Жалость к невесте совсем сбила его с толку.
– Считаю своим долгом, - повторил Федька слова, которые как-то подслушал в доме Волконского, но за ними следовало изъясняться в том же благородном духе, а он не умел.
– Да, я вас слушаю, - ободрила Варенька и улыбнулась.
– Сударыня… - Федька громко вздохнул. - Вот черт, и не знаю, как сказать… Вы помните, как… то есть, тогда…
Он вдруг понял, что напоминать о шулерском притоне и о подземных ходах нельзя, покраснел, сбился.
– Этого я никогда не забуду, - тихо сказала Варенька. И прикоснулась пальцами к жемчужным лилиям.
Это был знак, что говорить можно обо всем, и о самом печальном тоже, но Федька отказался его понимать.
– Я тоже. И вы тогда, и потом еще в доме господина Архарова, и еще а маскараде изволили сказать, что не пойдете ни за кого замуж… то есть, кроме господина Фомина… ох, простите, я околесицу несу…
Варенька ничего не ответила.
– А сейчас господин Архаров и господин Волконский вздумали нас сватать, и государыне Бог весть чего наговорили, они там между собой сговорились… и высочайшим повелением… а вы… а вас…
– Меня не спросивши? - догадалась Варенька. - Да, это так, тетушка Марья Семеновна позвала меня третьего дня и сообщила сию… новость…
Федька насупился. По всему выходило - она не рада.
Он не знал, как положено радоваться девицам с таким тонким воспитанием. Но уж во всяком случае - не стоять, опустив руки, и эта легкая улыбка могла означать лишь одно - покорность неизбежному.
– Сударыня, я вас силком под венец не потяну! - воскликнул он. - Я архаровец, это святая правда, я из тех архаровцев, что чудом в Сибирь на каторгу не угодили! Я всякое повидал, но чтоб девицу силком под венец - нет уж, другого дурака ищите! И приданое ваше мне ни к чему! И покорность ни к чему!
Тут Федька словно бы раздвоился. Первый, наружный Федька, выкрикивал, в чем именно он не нуждается из благ, которые мог бы приобрести посредством этого брака.

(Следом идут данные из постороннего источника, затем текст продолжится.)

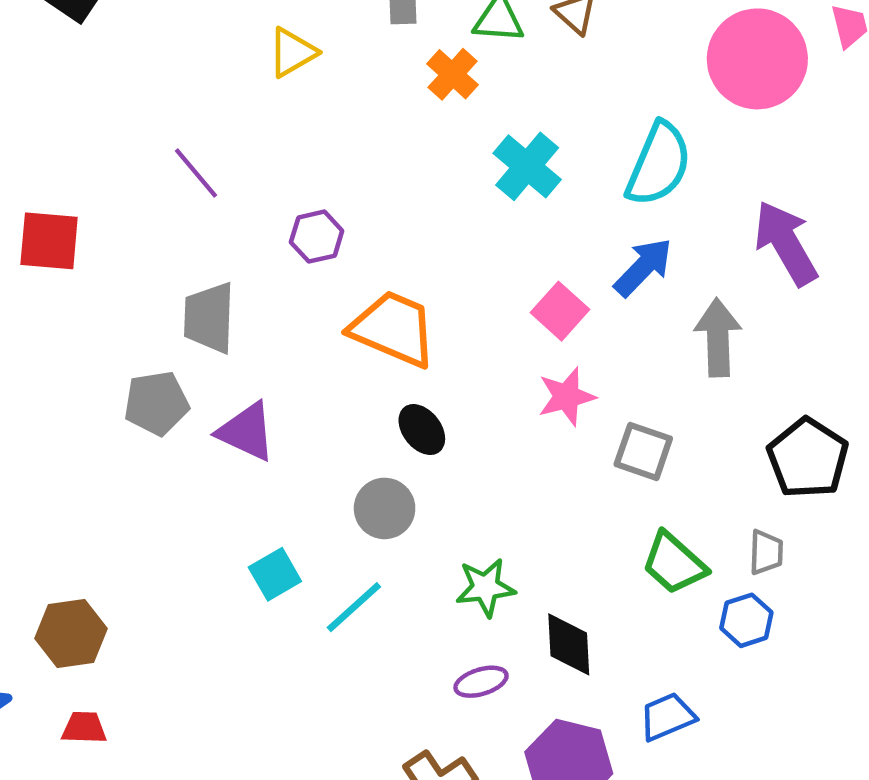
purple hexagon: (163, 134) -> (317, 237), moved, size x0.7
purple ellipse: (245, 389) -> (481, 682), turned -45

Второй, внутренний Федька, ошалело шептал: «Я несу околесицу, я несу околесицу…», но помешать первому никак не мог.
Варенька слушала, приоткрыв рот, и Федька видел - ей страшно. Еще бы не страшно, догадался внутренний Федька, по воле гсударыни подсунули в женихи головореза-архаровца… как же быть-то, как изворачиваться?…
Очевидно, общее архаровское горе было таково, что никак не находилось слов для изъяснения чувства. В мужской компании они были решительно ни к чему, а с дамами и Архаров, и архаровцы беседовали на такие темы, что чувства были все больше с дамской стороны: страх, ужас, трепет, паническое желание обольстить. Вот и Федька сейчас и понимал, что можно говорить о любви, и - не мог, словно не имел права.
А меж тем он уже не видел ни белил, ни румян, ни глупой мушки «согласие», а видел только огромные прозрачные глаза Вареньки, лишавшие его всякого здравого смысла. И понимал, что сейчас прощается со своей любовью навеки.
– Так вы не хотите на мне жениться? - спросила она. - Ну что же… Простите, сударь, за всю суету, вы, должно быть, правы… Я не создана для семейной жизни.
И отвернулась к окошку.
– Да я-то хочу, - пробормотал, опомнившись, красный, как морковка, Федька. - Я только не могу помимо вашей воли… а они все без вас сладили! Государыня так распорядилась! А я не могу… чтобы одна лишь покорность… Я на себя всю вину возьму, государыне в ноги брошусь!…
Варенька повернулась к нему, и он увидел две слезинки, медленно ползущие по нарумяненным щекам.
– Да нет же, сударь, это я не могу навязать вам супругу, которая не жилица на сем свете! Я просила, умоляла, чтобы меня в обитель отвезли! Моя болезнь меня то отпустит, то опять притянет… Нельзя вас к моему смертному одру приковывать! Нельзя, слышите? Другую себе найдите, здоровую, чтобы детей нарожала, а я… а я век за вас молиться буду… до самой смерти!…
Столько пылкости было в Варенькином голосе, что Федька окончательно понял - не сладилось, и не могло слажиться, и все в жизни было напрасно!